Critique : L'Effet papillon

Eric Dumas | 15 décembre 2004
Eric Dumas | 15 décembre 2004

Film entièrement construit autour de la théorie du chaos, L'Effet papillon se base également sur l'utilisation d'une formule interrogative hypothétique bien connue : Et si… ? Œuvre sur le regret et le remords, sur l'incapacité de connaître la perfection, mais aussi sur la volonté farouche de vouloir faire le bien autour de soi, le film fait penser à d'autres œuvres telles que Smoking / No smoking (uniquement d'un point de vue narratif), d'Alain Resnais, qui imaginait la vie autour de différentes propositions, ou Retour vers le futur, de Robert Zemeckis, et son interdiction absolue de modifier quoi que ce soit dans le passé sous peine de perturber les couches temporelles et ainsi détruire le présent originel. Les scénaristes de Destination finale 2 (Eric Bress et J. Mackye Gruber) signent l'histoire (qui porte des traces des deux auteurs) mais également la mise en scène d'un film qui sombre petit à petit dans la cruauté et le désespoir.


Parce qu'il est incapable de se remémorer certains moments marquants tragiques de son enfance, le héros, sur les conseils de son psychiatre, note la totalité de sa vie dans des carnets. Persuadé d'avoir guéri avec le temps, Evan va replonger, au sens propre, dans sa mémoire et réveiller des souvenirs qu'il avait bien fait d'oublier. À la recherche de la perfection dans sa vie (on pense à Un jour sans fin, de Harold Ramis), il ne va cesser de fouiller dans son passé pour retrouver un point de départ et une action susceptibles de remettre de l'ordre dans sa vie et dans celle de ses amis. Doté d'une structure narrative « complexe », réfléchie et intéressante, le film avance pas à pas vers la reconstruction d'une vie « idéale ». Elliptique, amnésique et sélective, la narration, à l'image de la mémoire du héros, va mettre en lumière uniquement les éléments nécessaires à la poursuite de l'histoire. Construite autour de trois périodes de la vie des quatre personnages du film (l'enfance, l'adolescence et le début de l'âge adulte), elle est le point fort de L'Effet papillon.

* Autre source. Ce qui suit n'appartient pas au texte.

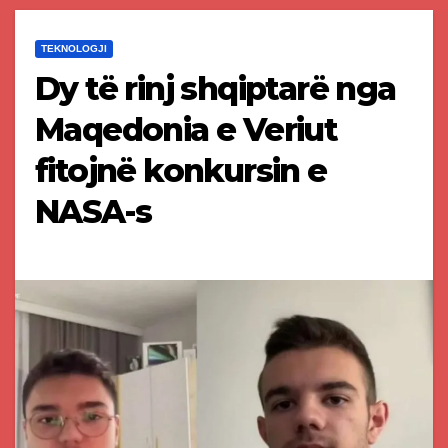
TEKNOLOGJI
Dy të rinj shqiptarë nga
Maqedonia e Veriut
fitojnë konkursin e
NASA-s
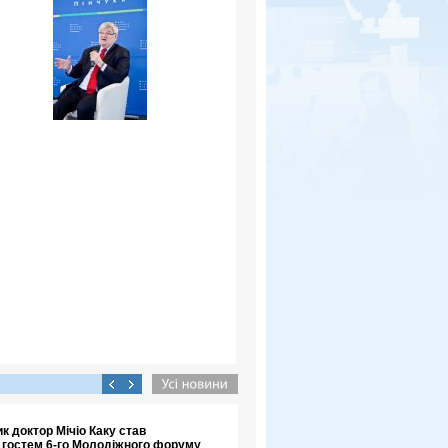
к доктор Мічіо Каку став
 гостем 6-го Молодіжного форуму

Même si le film comporte un axe fantastique, le drame qui lui offre ses bases est davantage orienté sur des aventures humaines. Les voyages temporels offerts par le « don » du héros ne servent pas d'alibi aux traumatismes des personnages, mais plutôt d'enveloppe à l'œuvre et de complice à la théorie. Les relations familiales complexes et éprouvantes sont autant d'expériences que les retours dans le passé et les vies futures. La tragédie humaine reste la meilleure source d'inspiration pour n'importe quel art et le nombrilisme engendré, révélateur et authentique pour les auteurs. Le film soulève, ainsi, une grande question maintes fois posée : la perfection est-elle de ce monde ? Quelle que soit sa forme, peut-elle être atteinte à quelque niveau que ce soit (en amitié, en amour ou autre) ?


En essayant de ne jamais sombrer dans le second degré, les réalisateurs construisent un film à tiroirs qui ne peut s'empêcher de frôler l'exagération. Néanmoins, en conservant une ligne directrice forte et courageuse, celle de rester sérieuse malgré les accents excessifs de leur histoire, le film parvient à souligner que, dans la vie aussi, les accumulations de peines et de douleurs existent et ne sont pas uniquement des caractéristiques cinématographiques. Malheureusement, la fin du métrage reste un élément décevant parce qu'elle aurait dû être plus courageuse et poursuivre l'idée sombre, généalogique et pathologique du film, défaut amplement corrigé par la director's cut et sa fin pessimiste (que l'on peut découvrir sur le DVD 2 de cette présente édition).


Doté d'une réalisation soignée et d'un jeu d'acteur sans failles, le petit « reproche » que L'Effet papillon peut susciter est cette triste incapacité, de plus en plus fréquente, de ne pas pouvoir se détacher de ses oripeaux de « teen movie » avec ses caractéristiques techniques (acteur venant de la télévision, photographie parfaitement lisse et reconnaissable, situation géographique habituelle, citations filmiques…) et cette prétention commerciale de vouloir faire du neuf avec des codes cinématographiques datant de la période classique.

Heureusement, par un premier degré affirmé, un scénario courageux, une mise en scène solide et une narration maîtrisée, L'Effet papillon parvient à passer au-dessus des récurrences liées à la forme et se place parmi les bonnes surprises de cette année cinématographique 2004.